- [Work instructions]:
The lines wanted are those from the one containing "9: (424, 243)" to the last line of the entries below; output them exactly, leaving out pictures.

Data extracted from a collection
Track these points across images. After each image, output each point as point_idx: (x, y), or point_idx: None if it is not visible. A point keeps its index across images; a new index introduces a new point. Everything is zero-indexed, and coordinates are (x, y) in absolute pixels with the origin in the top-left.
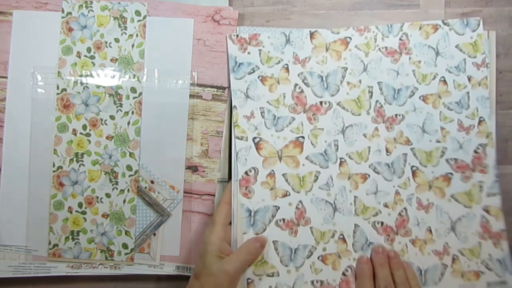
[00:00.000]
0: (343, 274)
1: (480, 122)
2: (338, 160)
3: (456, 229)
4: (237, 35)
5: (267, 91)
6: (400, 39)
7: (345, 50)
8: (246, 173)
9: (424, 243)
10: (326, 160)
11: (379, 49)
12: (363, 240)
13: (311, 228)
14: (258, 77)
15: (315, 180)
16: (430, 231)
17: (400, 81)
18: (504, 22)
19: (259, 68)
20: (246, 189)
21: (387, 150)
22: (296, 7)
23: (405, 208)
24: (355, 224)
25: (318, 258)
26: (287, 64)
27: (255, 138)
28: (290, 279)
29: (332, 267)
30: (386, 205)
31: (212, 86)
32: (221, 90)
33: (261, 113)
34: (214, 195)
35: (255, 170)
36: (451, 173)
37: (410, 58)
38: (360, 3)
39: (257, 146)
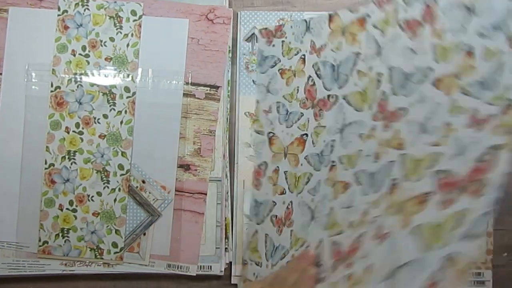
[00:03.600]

- [Output below]:
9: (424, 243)
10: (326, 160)
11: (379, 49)
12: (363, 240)
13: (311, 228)
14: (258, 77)
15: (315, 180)
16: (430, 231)
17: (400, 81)
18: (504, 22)
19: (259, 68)
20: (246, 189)
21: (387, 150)
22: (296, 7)
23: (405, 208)
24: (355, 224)
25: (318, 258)
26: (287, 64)
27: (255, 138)
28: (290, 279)
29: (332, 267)
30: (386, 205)
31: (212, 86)
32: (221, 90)
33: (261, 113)
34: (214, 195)
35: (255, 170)
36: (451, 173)
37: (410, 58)
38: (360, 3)
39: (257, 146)
[00:03.600]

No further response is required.